Samstag, 12. Februar 2011
Wind



Der Wind stieß das Fenster vor seinem Schreibtisch auf.
Aus diesem Fenster hatte er beim jahrelangen Schreiben zwischen den Zeilen immer wieder hinausgeschaut – sekunden-, minuten- und stundenlang nach momentaner Zerstreuung oder Orientierung gesucht und schließlich Tag für Tag noch immer Wort um Wort gefunden, das sich, meist in schwarzer Tinte auf weißem Papier, Buchstabe für Buchstabe festhalten ließ, um dann, nach gereifter Überlegung erneut sortiert, eine jeweils scheinbar letztgültige Ordnung gefunden zu haben, die sich aber jetzt durch rein zufällige Plötzlichkeit ins pure Chaos verkehrte, das alles Papierene im Raum umherfliegen, und somit jeden einmal entworfenen Gedanken erst auffliegen, taumeln, und dann abstürzen ließ.
Der Sturm hatte so die Worte des Dichters beflügelt, seine Sätze segelten auf und nieder; selbst die unverrückbaren sanken diesmal leichthin zu Boden.
Seine den Zweifeln mühsam abgerungenen Antworten, die er auf losen Blättern niedergeschrieben, gesammelt und wieder und wieder kleinteilig zusammengestellt und vor sich selbst noch einmal ausgebreitet hatte, wie die Landkarte einer Welt, die er nun wirklich bald betreten könnte, hatten sich in einem kurzen Augenblick seiner so schön und wunderbar erstarrten Ordnung entzogen.
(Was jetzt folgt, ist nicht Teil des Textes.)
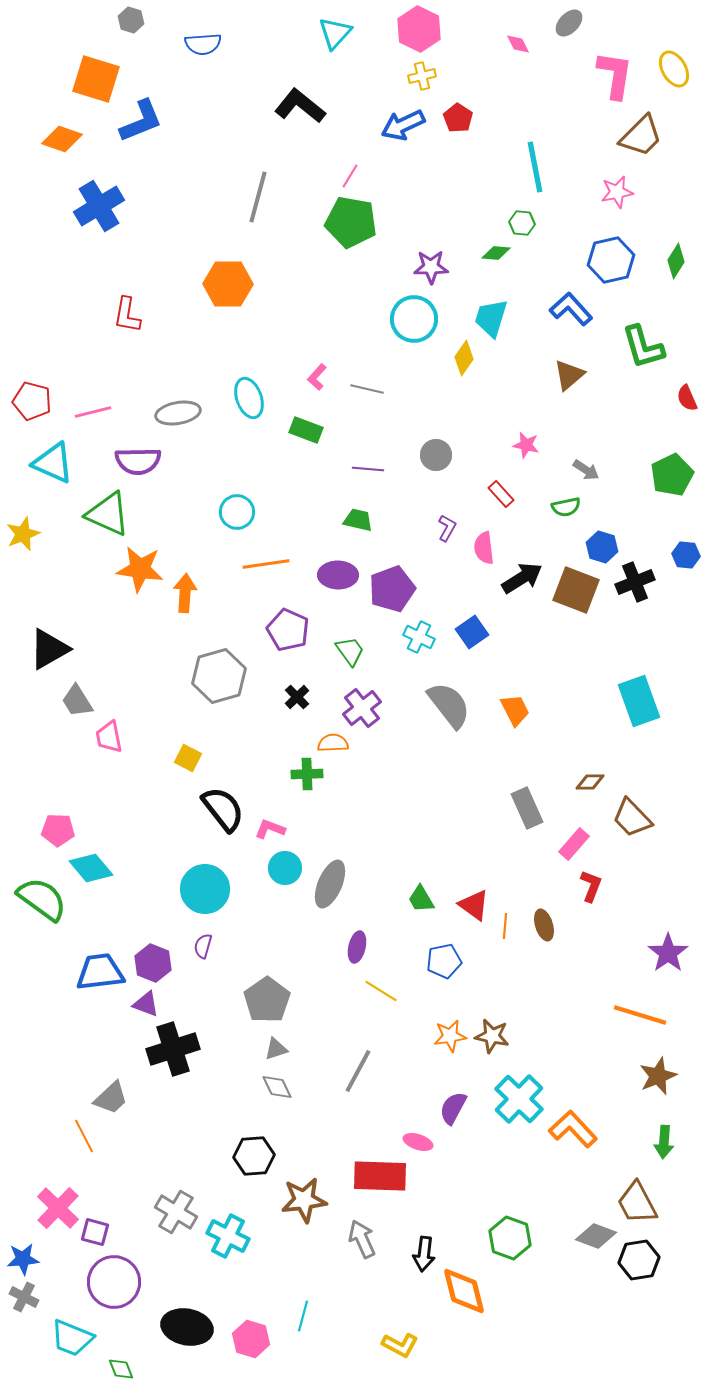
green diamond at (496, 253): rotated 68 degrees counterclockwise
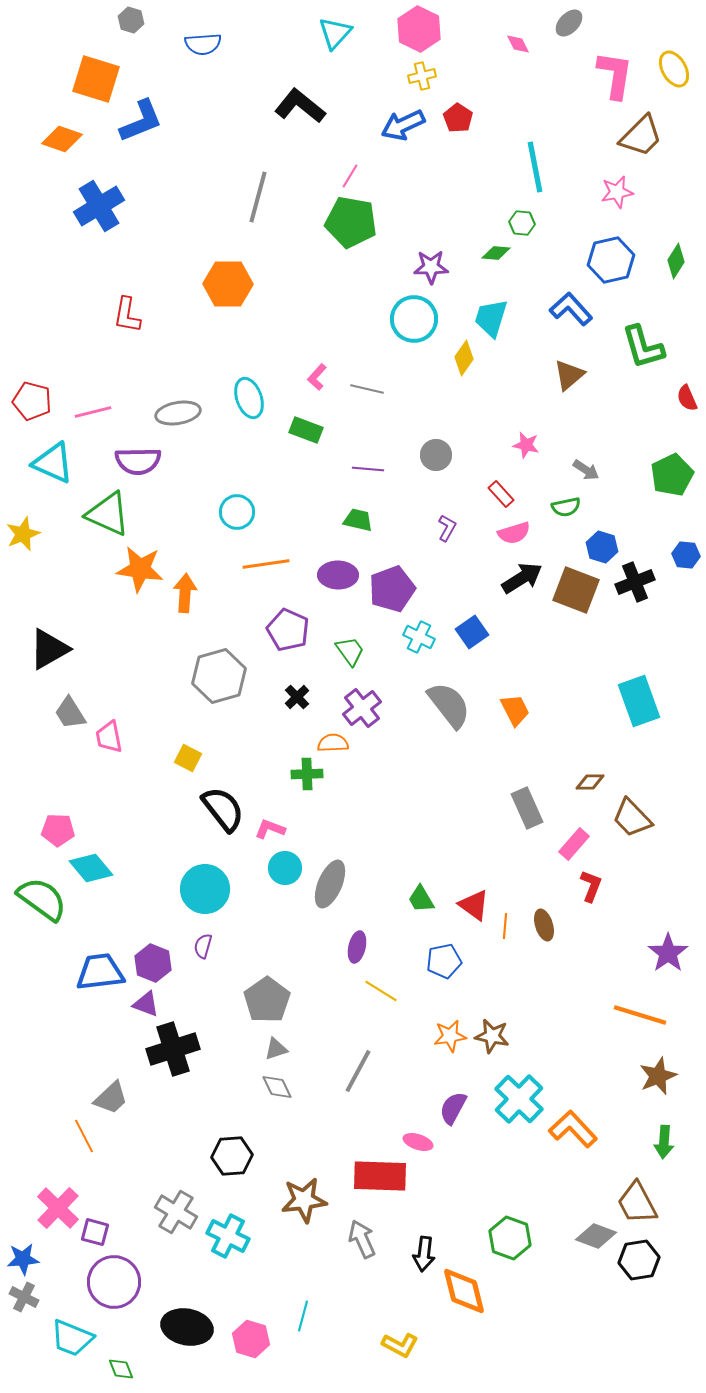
pink semicircle at (484, 548): moved 30 px right, 15 px up; rotated 100 degrees counterclockwise
gray trapezoid at (77, 701): moved 7 px left, 12 px down
black hexagon at (254, 1156): moved 22 px left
Nichts blieb, wie es war. Seine Gedanken waren endlich frei. Erleichtert schloss er das Fenster. Es verlangte ihn jetzt endlich nach anderen Fragen.

"Jeder Blick ist ein Fenster.
Jede Betrachtung ist ein Blick aus einer Welt in eine andere.
Ein Bild ist offen für Veränderung.
Es ist immer bereit für eine neue Betrachtung."